[Collected data]
******

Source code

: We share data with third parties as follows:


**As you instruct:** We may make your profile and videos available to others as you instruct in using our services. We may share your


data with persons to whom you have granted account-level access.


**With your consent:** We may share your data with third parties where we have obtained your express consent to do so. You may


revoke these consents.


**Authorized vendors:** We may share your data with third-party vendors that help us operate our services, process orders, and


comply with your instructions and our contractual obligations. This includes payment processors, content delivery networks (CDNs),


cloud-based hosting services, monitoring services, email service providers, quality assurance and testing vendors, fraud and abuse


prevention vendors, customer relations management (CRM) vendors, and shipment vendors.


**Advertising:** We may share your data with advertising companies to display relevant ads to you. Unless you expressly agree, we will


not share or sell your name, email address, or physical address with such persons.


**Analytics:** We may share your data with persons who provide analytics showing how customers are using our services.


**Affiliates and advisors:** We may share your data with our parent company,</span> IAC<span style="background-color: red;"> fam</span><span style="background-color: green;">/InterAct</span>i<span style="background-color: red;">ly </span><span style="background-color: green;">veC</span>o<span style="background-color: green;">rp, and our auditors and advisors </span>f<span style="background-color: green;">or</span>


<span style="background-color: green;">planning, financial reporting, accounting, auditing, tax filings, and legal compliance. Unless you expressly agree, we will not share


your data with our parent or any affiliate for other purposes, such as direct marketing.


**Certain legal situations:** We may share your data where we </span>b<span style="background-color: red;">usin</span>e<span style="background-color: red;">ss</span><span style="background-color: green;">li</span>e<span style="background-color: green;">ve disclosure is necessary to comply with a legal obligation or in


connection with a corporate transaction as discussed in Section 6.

******

Please print each entry once more, exactly as it reads.

Response area:
Source code

: We share data with third parties as follows:


**As you instruct:** We may make your profile and videos available to others as you instruct in using our services. We may share your


data with persons to whom you have granted account-level access.


**With your consent:** We may share your data with third parties where we have obtained your express consent to do so. You may


revoke these consents.


**Authorized vendors:** We may share your data with third-party vendors that help us operate our services, process orders, and


comply with your instructions and our contractual obligations. This includes payment processors, content delivery networks (CDNs),


cloud-based hosting services, monitoring services, email service providers, quality assurance and testing vendors, fraud and abuse


prevention vendors, customer relations management (CRM) vendors, and shipment vendors.


**Advertising:** We may share your data with advertising companies to display relevant ads to you. Unless you expressly agree, we will


not share or sell your name, email address, or physical address with such persons.


**Analytics:** We may share your data with persons who provide analytics showing how customers are using our services.


**Affiliates and advisors:** We may share your data with our parent company,</span> IAC<span style="background-color: red;"> fam</span><span style="background-color: green;">/InterAct</span>i<span style="background-color: red;">ly </span><span style="background-color: green;">veC</span>o<span style="background-color: green;">rp, and our auditors and advisors </span>f<span style="background-color: green;">or</span>


<span style="background-color: green;">planning, financial reporting, accounting, auditing, tax filings, and legal compliance. Unless you expressly agree, we will not share


your data with our parent or any affiliate for other purposes, such as direct marketing.


**Certain legal situations:** We may share your data where we </span>b<span style="background-color: red;">usin</span>e<span style="background-color: red;">ss</span><span style="background-color: green;">li</span>e<span style="background-color: green;">ve disclosure is necessary to comply with a legal obligation or in


connection with a corporate transaction as discussed in Section 6.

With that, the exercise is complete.